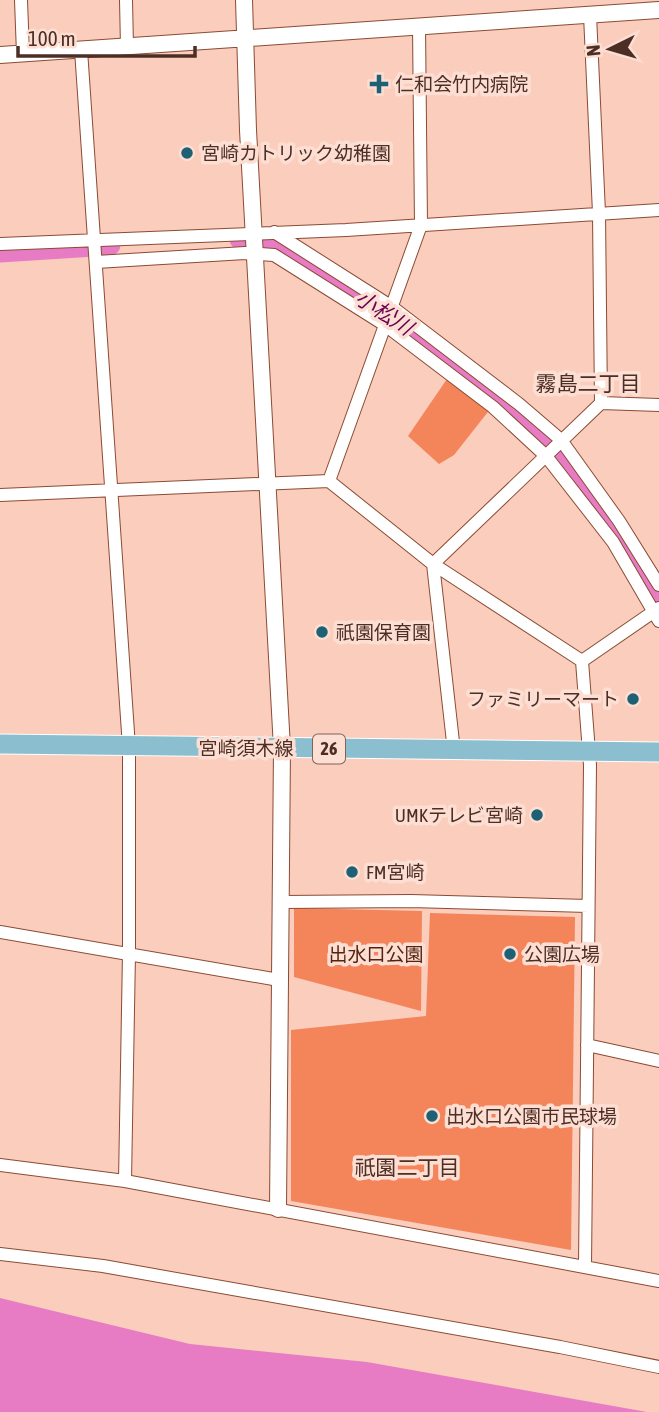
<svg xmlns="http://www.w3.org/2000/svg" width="659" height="1412" viewBox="0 0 659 1412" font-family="'Asap Condensed','Noto Sans JP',sans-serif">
  <rect width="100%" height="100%" fill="#facdbc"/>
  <path fill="#f4855b" d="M 449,376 L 491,408 L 454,455 L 439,464 L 408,436 Z
    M 294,908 L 422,911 L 421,1011 L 294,977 Z
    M 430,913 L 575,917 L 571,1250 L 291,1201 L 291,1030 L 426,1016 Z"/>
  <path fill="#e87cc4" d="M 0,1298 L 190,1344 L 367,1362 L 647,1412 L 0,1412 Z"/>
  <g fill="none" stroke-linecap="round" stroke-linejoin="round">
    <path stroke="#e87cc4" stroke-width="21" d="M 240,239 L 267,238 L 292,258 L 429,342 L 533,426 L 567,465 L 615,527 L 659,604
      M 0,252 L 110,245"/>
    <g stroke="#8b4b33" stroke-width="14">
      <path id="minor" d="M 21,0 L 23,54
        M 126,0 L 127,47
        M 590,15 L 599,213 L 601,403
        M 81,50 L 129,747 L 129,953 L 125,1181
        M 274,232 L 392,307 L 519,404 L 561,440 L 619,521 L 659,585
        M 0,244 L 346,230 L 659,210
        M 96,262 L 245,253 L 274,255 L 385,325 L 493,407 L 546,456 L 613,542 L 659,621
        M 329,481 L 421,225 L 419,26
        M 0,495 L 329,481 L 433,564 L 582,661
        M 433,564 L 601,403 L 659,405
        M 433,564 L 454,751
        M 582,661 L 590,765 L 585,1266
        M 582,661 L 659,608
        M 282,902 L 411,901 L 588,906
        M 0,932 L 279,980
        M 587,1045 L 659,1061
        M 0,1165 L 125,1181 L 659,1281
        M 0,1254 L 103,1266 L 560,1347 L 659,1367"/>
    </g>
    <g stroke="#8b4b33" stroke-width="18">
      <path id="tertiary" d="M 244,0 L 248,130 L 282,748 L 278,1209
        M 0,55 L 659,10"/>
    </g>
    <g stroke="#fff" stroke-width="21">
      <path id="primary" d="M 0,744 L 659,752"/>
    </g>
    <use href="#minor" stroke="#fff" stroke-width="12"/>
    <use href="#tertiary" stroke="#fff" stroke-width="16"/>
    <use href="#primary" stroke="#8bbfd0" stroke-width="19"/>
  </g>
  <g fill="#1e6174" stroke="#fdded3" stroke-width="2.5">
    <path d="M375.5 73.5h7v7h7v7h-7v7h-7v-7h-7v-7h7z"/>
    <circle cx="187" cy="153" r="7"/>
    <circle cx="322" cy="632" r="7"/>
    <circle cx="633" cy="699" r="7"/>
    <circle cx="537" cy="815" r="7"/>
    <circle cx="352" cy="872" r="7"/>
    <circle cx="510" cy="954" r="7"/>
    <circle cx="432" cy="1116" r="7"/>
  </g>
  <g text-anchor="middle" stroke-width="7" stroke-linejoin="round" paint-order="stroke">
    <rect fill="#fdded3" stroke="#816358" stroke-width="2" x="313" y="734.5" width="32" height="29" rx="5"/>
    <g font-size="18" font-weight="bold" fill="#4c2e24">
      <text x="329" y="755">26</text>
    </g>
    <g font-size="19" fill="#4c2e24" stroke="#fdded3" text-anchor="start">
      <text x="395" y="91">仁和会竹内病院</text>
      <text x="201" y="160">宮崎カトリック幼稚園</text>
      <text x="336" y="639">祇園保育園</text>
      <text x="619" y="706" text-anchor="end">ファミリーマート</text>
      <text x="523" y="822" text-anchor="end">UMKテレビ宮崎</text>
      <text x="366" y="879">FM宮崎</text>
      <text x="524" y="961">公園広場</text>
      <text x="446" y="1123">出水口公園市民球場</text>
    </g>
    <g font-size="19" fill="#4c2e24" stroke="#fdded3">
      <text x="246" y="755">宮崎須木線</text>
    </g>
    <g font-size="19" fill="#522411" stroke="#fdded3">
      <text x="376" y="961">出水口公園</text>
    </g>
    <g font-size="21" font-style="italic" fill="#6a0252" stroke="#fdded3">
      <text transform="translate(384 313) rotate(33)" y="7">小松川</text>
    </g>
    <g font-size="21" fill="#4c2e24" stroke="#fdded3">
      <text x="588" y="391">霧島二丁目</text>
      <text x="407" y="1175">祇園二丁目</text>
    </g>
  </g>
  <g transform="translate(610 49) rotate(265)" stroke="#fdded3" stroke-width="5" paint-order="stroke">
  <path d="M0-5L12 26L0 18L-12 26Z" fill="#4c2e24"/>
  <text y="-10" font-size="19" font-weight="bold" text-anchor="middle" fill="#4c2e24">N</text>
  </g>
  <path d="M18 46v10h177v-10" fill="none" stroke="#4c2e24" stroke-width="3.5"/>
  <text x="28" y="46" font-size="21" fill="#4c2e24" stroke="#fdded3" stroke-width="5" paint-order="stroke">100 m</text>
</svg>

※ ※ ※

▶ [Work item]
Please return a copy of each line in the entries that has the string "round".

▶ [Response to this task]
  <g fill="none" stroke-linecap="round" stroke-linejoin="round">
  <g text-anchor="middle" stroke-width="7" stroke-linejoin="round" paint-order="stroke">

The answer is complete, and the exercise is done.